Stigma and Adults with Tourette’s Syndrome: “Never Laugh at Other People’s Disabilities, Unless they have Tourette’s—Because How Can You Not?”

Tourette’s syndrome (TS) is a condition that has been stigmatised and mocked in contemporary society, yet little is known about the subjective experience of those directly affected by it. Guided by Public and Patient Involvement (PPI) a mixed method design was used for this study to explore the experience of stigma in adults living with TS in the UK. A total of one hundred and ninety-nine adults participated in a cross-sectional online survey using an adapted version of the Discrimination and Stigma Scale (DISC-12) and the Perceived Quality of Life (PQoL) scale, twenty of whom were also interviewed using a semi-structured interview schedule. Quantitative findings indicated that participants experienced discrimination in numerous life domains; most prominently in education (75.4%), social life (71.4%), public transport (60.8%) and employment (54.3.%). The PQoL of adults with Tourette’s was found to be negatively correlated with both Enacted and Anticipated Discrimination from the DISC-12 scale. Qualitative findings illustrated the pervasive nature of TS stigma, which expanded beyond micro-interactions, and which could be observed at a structural level.
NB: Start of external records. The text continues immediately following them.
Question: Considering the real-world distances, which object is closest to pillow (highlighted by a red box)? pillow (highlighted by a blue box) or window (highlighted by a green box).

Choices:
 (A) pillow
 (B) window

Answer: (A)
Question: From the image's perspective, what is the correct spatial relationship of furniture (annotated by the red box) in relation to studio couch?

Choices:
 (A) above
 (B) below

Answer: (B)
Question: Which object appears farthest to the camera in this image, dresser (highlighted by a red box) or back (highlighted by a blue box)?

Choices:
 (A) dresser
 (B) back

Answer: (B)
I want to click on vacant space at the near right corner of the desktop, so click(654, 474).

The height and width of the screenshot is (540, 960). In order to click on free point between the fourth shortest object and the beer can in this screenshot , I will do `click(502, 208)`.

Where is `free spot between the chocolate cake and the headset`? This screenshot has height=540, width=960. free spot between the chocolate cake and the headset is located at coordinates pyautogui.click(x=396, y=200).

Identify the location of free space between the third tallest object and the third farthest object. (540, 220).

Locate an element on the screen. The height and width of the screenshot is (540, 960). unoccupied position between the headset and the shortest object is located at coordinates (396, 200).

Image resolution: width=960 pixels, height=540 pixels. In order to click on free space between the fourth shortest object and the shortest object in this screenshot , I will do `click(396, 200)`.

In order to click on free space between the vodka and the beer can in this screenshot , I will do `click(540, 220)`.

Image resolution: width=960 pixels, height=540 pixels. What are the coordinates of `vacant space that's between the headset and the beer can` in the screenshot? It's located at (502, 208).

The peculiar impact of disparagement humour in the construction and promulgation of “othering” individuals with TS was also highlighted. Concealment and self-stigma were mechanisms commonly utilised by individuals to manage their “spoiled identity”, inhibiting active and collective responses to stigmatisation. The study highlights how TS stigma acts as a barrier to social and economic participation for adults with the condition and helps identify factors that need to be considered when developing anti-stigma strategies.